Alors que la menace du côté obscur se précise, une réunion de crise a lieu en salle capitulaire. L’heure est grave mais nos sept héros Trappistes (qui n’ont rien a envié aux mercenaires et aux samouraïs qui les ont précédés) sont décidés à rester fermement accrochés à leur montagne pour chanter en chœur de matines aux vêpres. Certains ont pu douter et ont pu vouloir partir à un moment mais maintenant, c’est décidé, ils appartiennent à ce pays, à cette terre et à la communauté, ils ne partiront pas.

Dans un poignant tour de table, chaque moine, filmé en plan fixe, dans une économie de mise en scène d’une douloureuse élégance, soucieuse à ce moment de recueillir les vies respectives de ces hommes, d’évoquer sa raison. Chacun son histoire, chacun ses démons, chacun son dieu. Leur union et leur force sont émouvantes, peut-être réalisent-ils le geste le plus décisif de leur existence et de leur vœu, c’est un abandon total à Dieu en même temps qu’un acte de résistance à la barbarie. C’est simple, c’est humain, c’est très beau.

 

C’est si beau que l’on n’ose pas se prononcer sur la pertinence de ce choix. L’absurdité qui est le propre de l’homme, notamment quand il est confronté à la menace immédiate de la mort, peut  se révéler sublime. C’est une décision profonde, aussi lourde de sens que de conséquence. Pour le meilleur et pour le pire, l’unanimité de la décision et la ferveur simple qui la soutient font de ces hommes des martyres, c’est-à-dire un peu plus que des hommes. Je ne sais pas si c’est le destin qu’ils se sont choisis. Mais je suis à peu près certain qu’ils auraient refusé cette postérité.

 

Laissons le dernier mot à tonton Georges.

 

[…]

 

Encore s'il suffisait de quelques hécatombes
Pour qu'enfin tout changeât, qu'enfin tout s'arrangeât!
Depuis tant de "grands soirs" que tant de têtes tombent,
Au paradis sur terre on y serait déjà.
Mais l'âge d'or sans cesse est remis aux calendes,
Les dieux ont toujours soif, n'en ont jamais assez,
Et c'est la mort, la mort toujours recommencée...
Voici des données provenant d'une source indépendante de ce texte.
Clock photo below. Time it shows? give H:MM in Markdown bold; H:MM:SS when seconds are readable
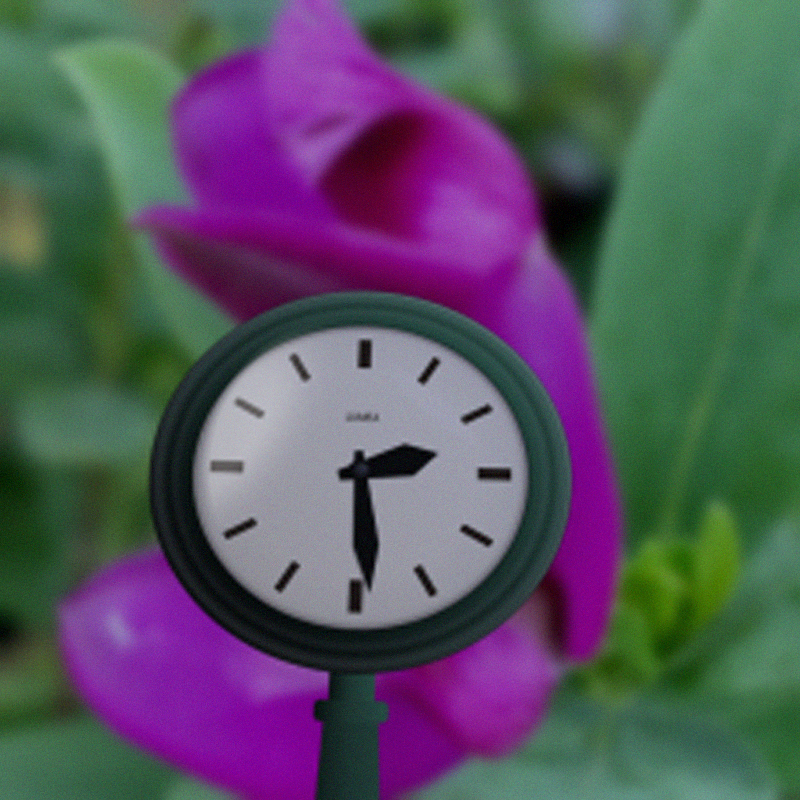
**2:29**
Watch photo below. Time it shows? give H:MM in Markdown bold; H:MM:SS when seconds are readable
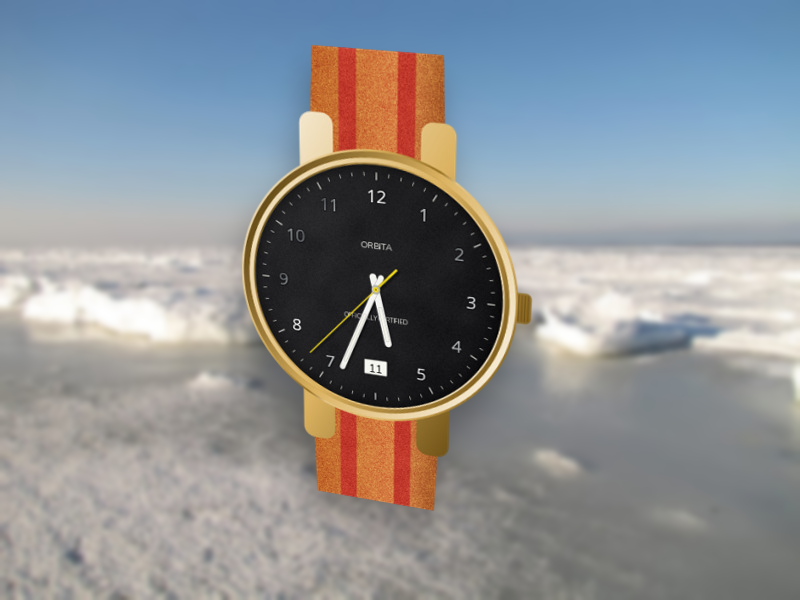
**5:33:37**
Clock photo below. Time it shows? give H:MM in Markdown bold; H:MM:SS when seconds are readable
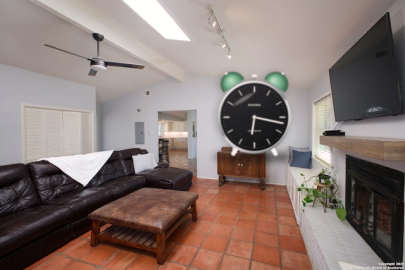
**6:17**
Mourrons pour des idées d'accord, mais de mort lente,
D'accord, mais de mort lente.

 

[…]

 

 

Liens :

- Entretien de Caroline Champetier, directrice de la photo, fidèle collaboratrice de Xavier Beauvois, qui parle aussi bien de son métier en général que de son travaile sur ce film en particulier, sur le site de l’AFC :

http://www.afcinema.com/Entretien-avec-la-directrice-de-la,6278.html

- A défaut de pouvoir réécouter Michael Lonsdale chez Rebecca Manzoni (c’était le 5 septembre sur France Inter, et c’était très bien, comme d’habitude) on peut le lire :

Michael Lonsdale Visites éditions Pauvert (2003)
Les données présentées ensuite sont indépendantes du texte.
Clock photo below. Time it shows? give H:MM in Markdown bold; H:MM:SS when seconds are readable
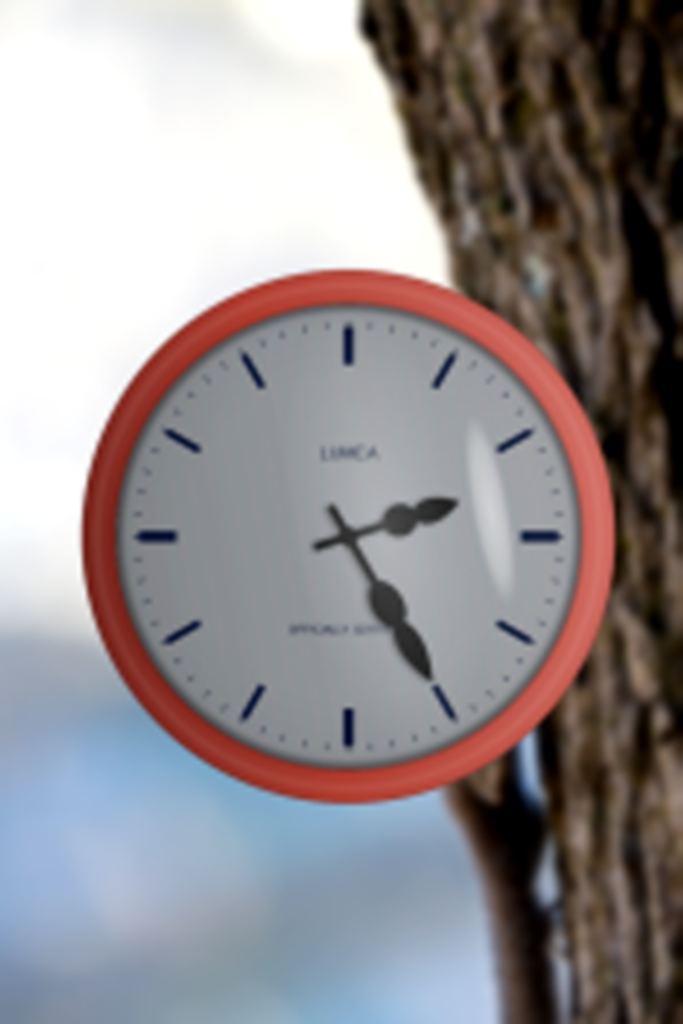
**2:25**
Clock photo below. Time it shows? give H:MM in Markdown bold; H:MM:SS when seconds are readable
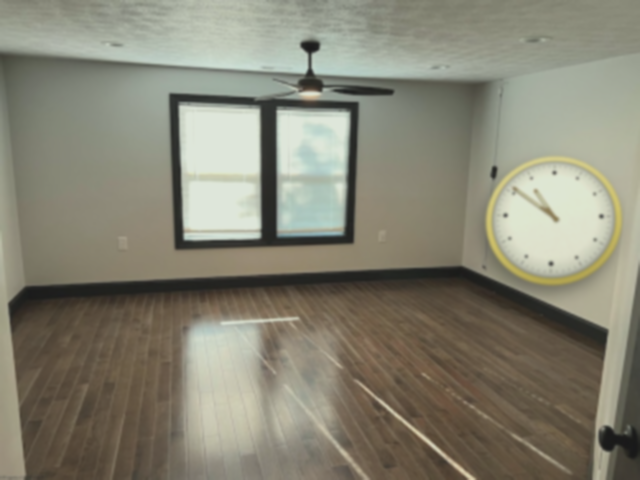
**10:51**
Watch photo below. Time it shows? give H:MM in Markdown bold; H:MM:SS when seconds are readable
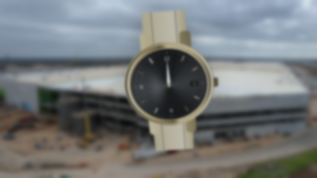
**12:00**
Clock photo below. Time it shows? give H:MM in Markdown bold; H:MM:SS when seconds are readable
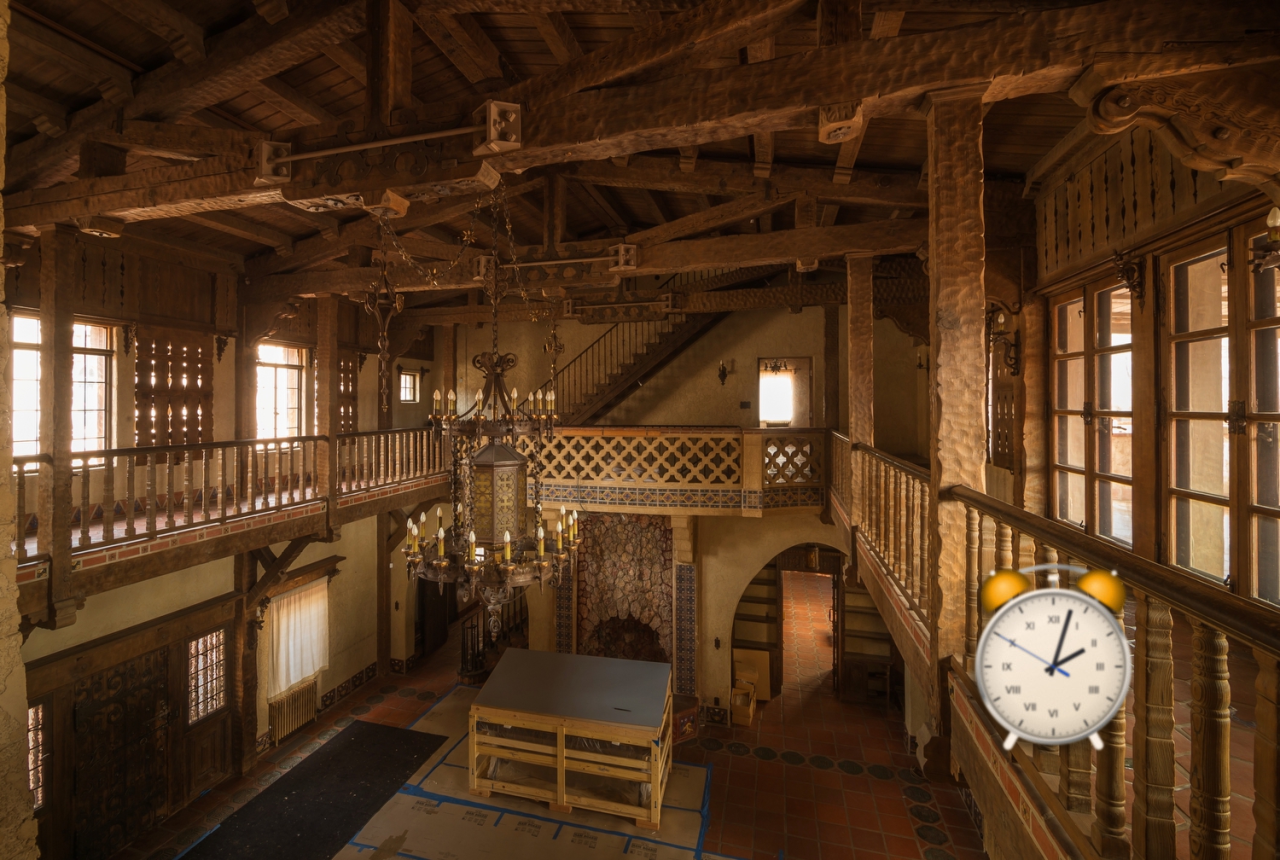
**2:02:50**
Michael Lonsdale ouvre sa porte. Il rend visite à ses parents, à Marcel Arland dont il est le neveu, à Tania Balachova, son professeur d'art dramatique, aux grands créateurs qu'il a servis, Beckett, Duras, à de grands metteurs en scène comme Jean-Marie Serreau ou Claude Régy.
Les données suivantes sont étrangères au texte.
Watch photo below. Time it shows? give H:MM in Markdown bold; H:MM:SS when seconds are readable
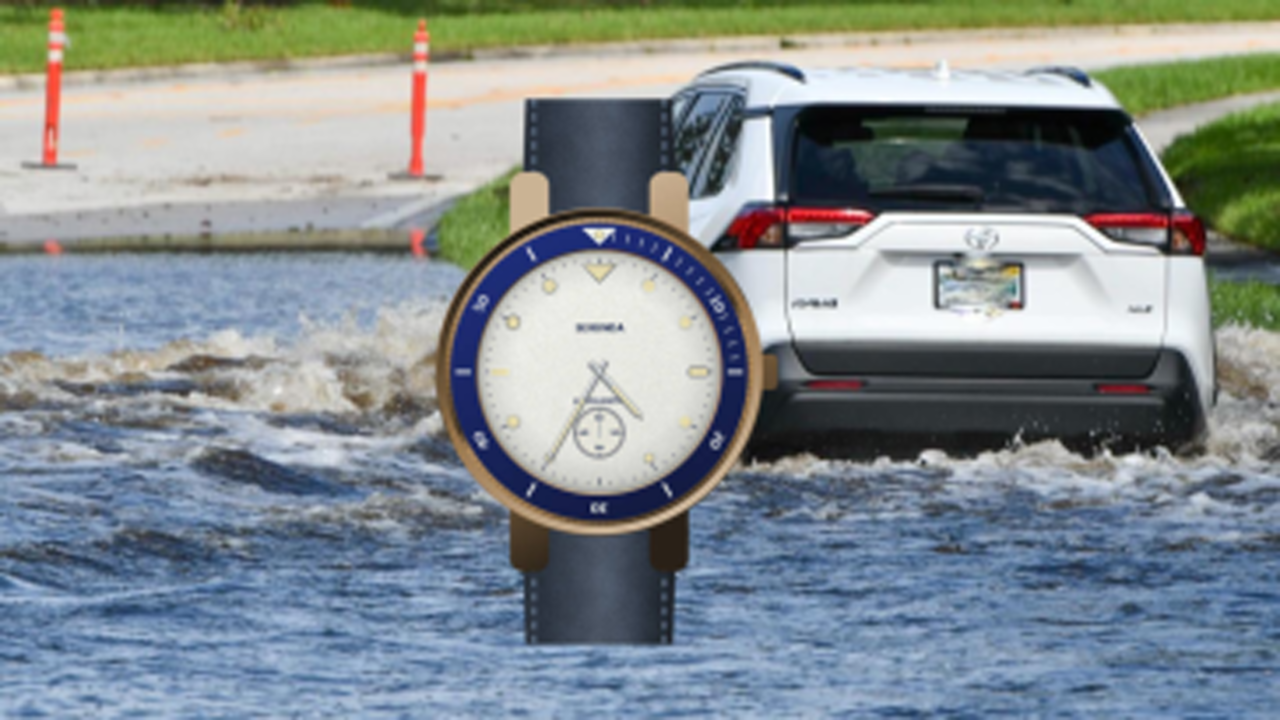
**4:35**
Visites à tous les genres, du théâtre musical à l'art de la lecture, et aux grands moments de cinéma. Visites à son panthéon d'écrivains - sur lequel règne Virginia Woolf -, et de peintres, avec Rembrandt en majesté. Visites aux hommes de foi qui l'ont accompagné, aux êtres chers qui l'ont entouré, aux lieux chargés d'âmes et d'émerveillements. Visite à soi-même.